In terms of the core stability measures, the males demonstrated greater core stability measures than the females, regardless of sport. Significant differences were observed between males and females for hip abduction, external rotation and side bridge values. Average abdominal muscle performance was also slightly better for males than females.
With respect to injury, those athletes who experienced an injury over the course of the season generally demonstrated lower core stability measures than those who did not. Specifically, statistically significant strength differences were observed for hip abduction and hip external rotation and mean abdominal performance was lower. The authors note additionally that the one female athlete who experienced the ACL tear “demonstrated pre-season deficiencies in each core stability test”. However, when all the data were analysed, it would appear that the only true significant risk factor for injury was hip external rotation strength.
Discussion
This study, say the authors, “set out to examine prospectively differences in core stability measures between males and females and between those athletes who became injured and those who did not”.
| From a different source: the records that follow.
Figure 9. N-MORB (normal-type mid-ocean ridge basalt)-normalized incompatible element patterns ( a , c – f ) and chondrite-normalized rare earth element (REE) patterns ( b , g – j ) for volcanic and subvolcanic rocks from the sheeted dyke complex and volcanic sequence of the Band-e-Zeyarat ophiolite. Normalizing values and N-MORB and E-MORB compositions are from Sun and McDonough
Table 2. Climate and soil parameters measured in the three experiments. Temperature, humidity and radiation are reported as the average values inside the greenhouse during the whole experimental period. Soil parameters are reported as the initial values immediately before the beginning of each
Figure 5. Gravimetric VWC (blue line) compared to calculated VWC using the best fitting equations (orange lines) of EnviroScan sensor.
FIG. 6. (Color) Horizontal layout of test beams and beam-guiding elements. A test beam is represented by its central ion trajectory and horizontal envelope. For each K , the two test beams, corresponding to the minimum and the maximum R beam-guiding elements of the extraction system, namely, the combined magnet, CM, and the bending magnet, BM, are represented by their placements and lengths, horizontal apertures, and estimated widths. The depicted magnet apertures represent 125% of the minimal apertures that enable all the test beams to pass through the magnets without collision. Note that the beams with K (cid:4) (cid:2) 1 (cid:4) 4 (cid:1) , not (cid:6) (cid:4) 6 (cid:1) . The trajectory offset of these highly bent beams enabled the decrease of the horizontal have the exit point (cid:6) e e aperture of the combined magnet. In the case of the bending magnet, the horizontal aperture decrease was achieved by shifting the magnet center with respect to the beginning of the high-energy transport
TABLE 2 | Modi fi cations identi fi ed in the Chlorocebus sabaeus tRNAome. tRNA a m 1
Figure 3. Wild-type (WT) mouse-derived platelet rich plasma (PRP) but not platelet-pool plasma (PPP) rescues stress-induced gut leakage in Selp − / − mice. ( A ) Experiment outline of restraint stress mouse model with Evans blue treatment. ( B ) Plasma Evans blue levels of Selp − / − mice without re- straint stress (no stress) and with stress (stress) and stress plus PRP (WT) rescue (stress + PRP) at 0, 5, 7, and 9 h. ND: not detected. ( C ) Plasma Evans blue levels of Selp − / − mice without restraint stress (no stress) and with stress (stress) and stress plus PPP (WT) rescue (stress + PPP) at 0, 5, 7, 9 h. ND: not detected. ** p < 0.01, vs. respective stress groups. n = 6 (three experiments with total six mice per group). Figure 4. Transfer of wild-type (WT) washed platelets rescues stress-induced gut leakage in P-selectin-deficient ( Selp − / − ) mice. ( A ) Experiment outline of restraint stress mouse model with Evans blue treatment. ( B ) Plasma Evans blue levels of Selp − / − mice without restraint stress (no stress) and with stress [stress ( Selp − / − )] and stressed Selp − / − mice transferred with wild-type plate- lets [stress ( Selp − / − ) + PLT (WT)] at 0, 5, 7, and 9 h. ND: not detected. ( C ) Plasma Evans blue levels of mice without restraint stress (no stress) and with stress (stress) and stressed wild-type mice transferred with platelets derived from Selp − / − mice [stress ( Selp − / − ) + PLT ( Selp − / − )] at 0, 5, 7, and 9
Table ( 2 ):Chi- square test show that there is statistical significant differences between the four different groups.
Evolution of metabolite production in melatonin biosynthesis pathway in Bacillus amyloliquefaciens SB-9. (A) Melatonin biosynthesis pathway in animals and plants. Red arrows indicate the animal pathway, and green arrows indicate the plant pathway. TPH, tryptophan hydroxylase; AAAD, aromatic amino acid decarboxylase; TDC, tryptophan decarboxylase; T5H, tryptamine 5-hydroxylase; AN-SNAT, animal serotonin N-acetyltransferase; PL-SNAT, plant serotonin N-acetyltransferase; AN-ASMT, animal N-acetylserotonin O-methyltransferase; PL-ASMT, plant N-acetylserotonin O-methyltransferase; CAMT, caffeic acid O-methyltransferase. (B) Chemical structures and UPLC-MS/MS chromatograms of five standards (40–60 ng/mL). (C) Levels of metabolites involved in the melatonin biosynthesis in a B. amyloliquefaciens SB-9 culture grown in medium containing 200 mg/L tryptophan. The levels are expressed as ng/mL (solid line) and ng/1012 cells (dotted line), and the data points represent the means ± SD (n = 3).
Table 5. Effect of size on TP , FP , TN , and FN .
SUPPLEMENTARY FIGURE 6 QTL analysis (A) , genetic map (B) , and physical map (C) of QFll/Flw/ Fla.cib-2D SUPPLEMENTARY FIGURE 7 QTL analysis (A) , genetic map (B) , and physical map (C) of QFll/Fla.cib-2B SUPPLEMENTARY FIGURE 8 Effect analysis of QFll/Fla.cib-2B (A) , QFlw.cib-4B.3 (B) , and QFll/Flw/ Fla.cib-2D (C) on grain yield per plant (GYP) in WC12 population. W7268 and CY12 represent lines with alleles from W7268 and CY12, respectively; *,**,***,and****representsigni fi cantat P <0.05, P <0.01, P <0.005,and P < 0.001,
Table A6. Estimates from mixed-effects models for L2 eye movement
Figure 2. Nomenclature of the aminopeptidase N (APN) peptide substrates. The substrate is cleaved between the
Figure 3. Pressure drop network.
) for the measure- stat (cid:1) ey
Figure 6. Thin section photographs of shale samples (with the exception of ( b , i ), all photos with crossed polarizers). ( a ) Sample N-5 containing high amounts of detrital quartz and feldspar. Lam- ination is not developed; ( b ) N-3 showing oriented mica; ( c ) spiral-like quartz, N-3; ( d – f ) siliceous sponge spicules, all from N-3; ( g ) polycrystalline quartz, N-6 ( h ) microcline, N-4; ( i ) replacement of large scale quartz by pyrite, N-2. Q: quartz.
In common with several other studies, females in this study had reduced side bridge endurance and reduced hip abduction and external rotation isometric strength. This finding, according to the authors, reduces the ability of females to stabilise the hip and trunk, making them more vulnerable to the forces generated during athletics.
Athletes who became injured had significantly less hip abduction and external rotation strength than those who did not. This finding is consistent with indications from previously published retrospective and cross-sectional studies. In addition, hip external rotation strength weakness most closely predicts injury status (over the course of one athletic season). This finding should perhaps be treated with caution. As the authors themselves comment, “hip external rotation strength is only one element of core stability and other elements not included in this study may add to the predictive value of the regression equation”.
In contrast to the findings of McGill – who studied trunk extension endurance and the prediction of back pain in the general population – trunk endurance measures appear not to be accurate predictors of injury among the athletes studied here. However, the endurance times of injured and uninjured subjects in this study are similar and this may indicate that issues of motor control and recruitment would need to be determined during high speed athletic activity to gain a more complete understanding of who gets injured, how and why.
Study limitations
The authors duly acknowledge the limitations of this study. Of particular concern is the lack of a dynamic assessment of muscle function during athletic activity. In turn, the relationship between static (clinical) tests of muscle force production and capacity and dynamic activity needs to be fully determined. Finally, the authors conclude that “the relationship between core strength and lower extremity mechanics needs to be examined”.
References
- Leetun DT et al, Core Stability Measures as Risk Factors for Lower Extremity Injury in Athletes, Med Sci Sports Exerc, Vol 30, No 6, pp926-934, 2004.
- Bouisset S, Relationship between postural support and intentional movement: biomechanical approach, Arch Int Physiol Biochem Biophys 99: pp79-92, 1999.
- Hodges PW and Richardson CA, Contraction of the abdominal muscles associated with movement of the lower limb, Phys Ther 77: pp132-144, 1997.
- Bergmark A, Mechanical stability of the human lumbar spine, Sweden: Lund University, Department of Solid Mechanics, 1987, doctoral dissertation.